Aires e SaiHub ai tavoli tecnici per l’economia circolare della Regione Toscana

Aires e SaiHub saranno tra gli interlocutori privilegiati ai tavoli tecnici per la promozione dell’Economia Circolare della Regione Toscana in rappresentanza di tutte le aziende e dei centri di ricerca a loro affiliati, tra cui figura anche INSTM.

È il primo risultato dell’incontro con l’Assessora regionale all’Ambiente Monia Monni e i due Contratti di rete attivi nella regione. Si tratta di Aires che lavora sui temi dell’Economia Circolare, rappresentato dal presidente Massimo Aiello, e SaiHub che è impegnato sui temi dell’intelligenza artificiale, rappresentato dalla vicepresidente Silva Pompili.

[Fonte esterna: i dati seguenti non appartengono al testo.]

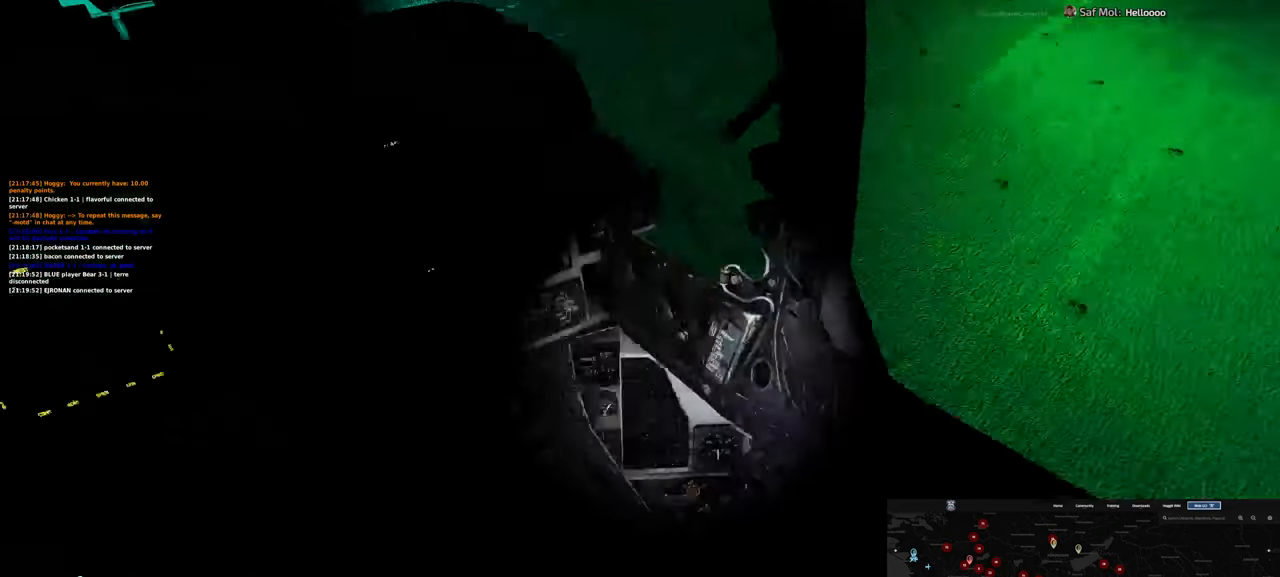
{"buttons": [], "left_stick": "center", "right_stick": "down-right", "events": []}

I tavoli dell’economia circolare – ha detto Monia Monni - rappresentano uno strumento concreto per l’attuazione delle buone pratiche di economia circolare, fondamentali e necessarie per la sostenibilità dei nostri distretti produttivi. Dopo l’importante accordo di collaborazione scientifica con l’Università di Pisa sono soddisfatta dell’ingresso di Aires e SaiHub da cui ci aspettiamo un contributo prezioso nell’individuazione delle migliori soluzioni applicabili alla gestione dei rifiuti speciali. Avviso pubblico per l’individuazione delle migliori tecnologie di riciclo e recupero, avvio del nuovo Piano dell’Economia Circolare e rafforzamento dei tavoli con i distretti produttivi sono il segno tangibile di una Toscana che, anche in questo settore, vuole cogliere appieno la sfida della transizione ecologica”.

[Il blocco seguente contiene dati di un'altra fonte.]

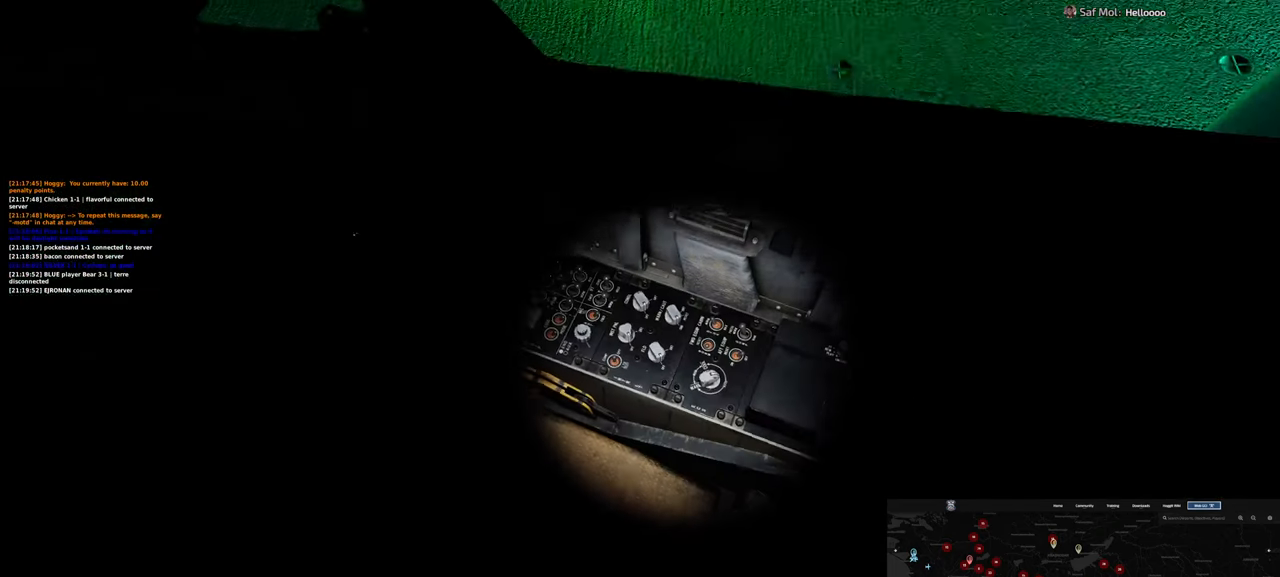
{"buttons": [], "left_stick": "center", "right_stick": "center", "events": [[33, "right_stick", "center"], [117, "R1", "down"], [183, "R3", "down"], [450, "R3", "up"], [483, "R1", "up"]]}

La nostra rete d’imprese – ha aggiunto Massimo Aiello - nasce proprio con l’obiettivo di incrociare le esigenze delle aziende del settore utilities con le capacità di innovare dei centri di ricerca. Aires partecipa attivamente al Cluster nazionale Spring sulla bioeconomia circolare, riconosciuto dal Ministero per lo Sviluppo Economico. Ai lavori del Cluster partecipano diverse Regioni, tra cui anche la Toscana e questo è un ulteriore elemento a favore della collaborazione e impegno comune. Ci vedremo presto, in questo inizio 2022 per avviare la collaborazione con i lavori dei tavoli tecnici per una Toscana sostenibile”.

Il valore del fare rete – ha detto Silvia Pompili - è proprio quello di mettere a confronto competenze e conoscenze diverse e giungere assieme alla migliore soluzione per cogliere opportunità o risolvere problemi. Questa è la filosofia su cui si è fondato SaiHub, unita alla volontà di attrarre giovani laureati che trovino nel territorio toscano non solo un bel posto per studiare ma anche importanti opportunità di sviluppo professionale che li faccia rimanere”.

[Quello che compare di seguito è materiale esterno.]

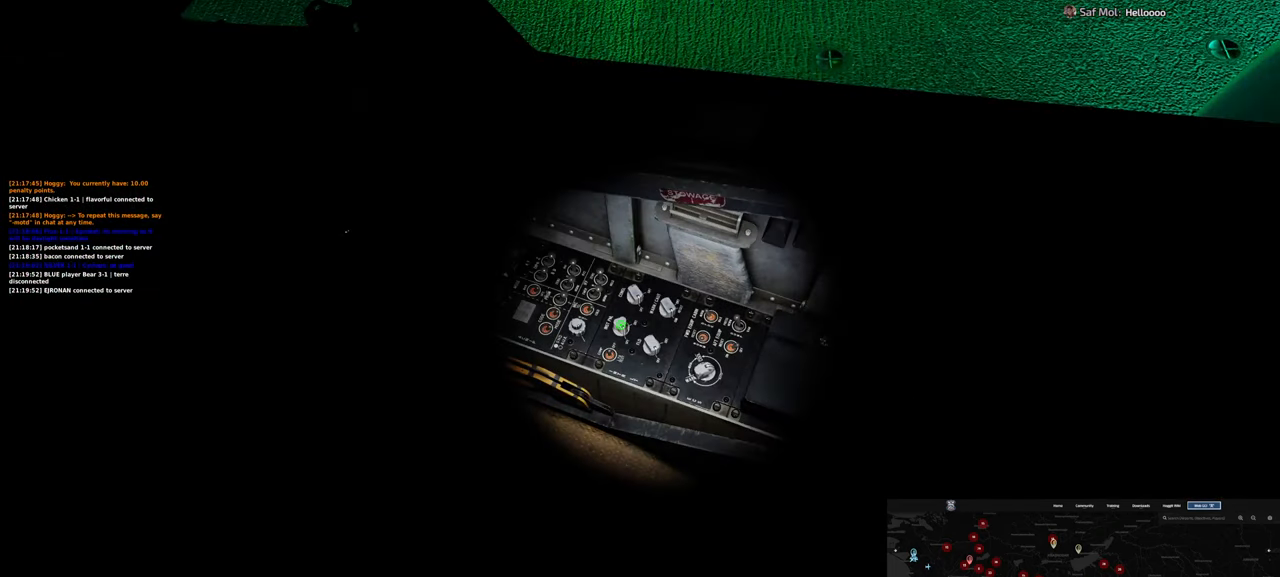
{"buttons": ["R1"], "left_stick": "center", "right_stick": "up", "events": [[100, "right_stick", "down"], [217, "right_stick", "center"], [267, "R1", "down"], [417, "right_stick", "up"]]}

I tavoli tecnici per la promozione dell’economia circolare sono stati istituiti con delibera della Giunta Regionale con l’obiettivo di ridurre la produzione complessiva di rifiuti, aumentare la quota di quelli avviati a riciclo e favorire la chiusura del ciclo produttivo. Riguardano undici cicli produttivi diversi: lapideo e marmo, tessile, pelletteria, cartario, conciario, chimica, siderurgia, ciclo integrato dei rifiuti urbani e RAEE, rifiuti da costruzione e demolizione, fanghi provenienti dalla depurazione delle acque reflue, orafo.

Le due reti di imprese sono nate a Siena ma sono rappresentative di un territorio molto più vasto che supera i confini regionali. Associano grandi aziende del settore delle Utilities, impegnate sulle attività del recupero, del riciclo oltre che sulle energie rinnovabili e imprese private specializzate nelle attività di service, consorzi, start up, oltre a numerosi centri di ricerca. Le conoscenze in biotecnologie, scienze della vita e intelligenza artificiale completano il pool di competenze che le due reti di imprese possono mettere a disposizione.

Aires è il network organizzato con la forma del Contratto di rete per la ricerca e lo sviluppo industriale italiano nel settore dell’economia circolare. Aires si propone di promuovere iniziative e progetti comuni in materia di energia e ambiente, trattamento innovativo dei rifiuti, decarbonizzazione per contrastare gli effetti dei cambiamenti climatici e promuovere un approccio basato sullo sviluppo sostenibile. Nasce per costruire progetti di progetti di innovazione e di ricerca applicata a favore di un’economia circolare industriale che crei impatti positivi per l’Azienda, per l’ambiente, per i cittadini.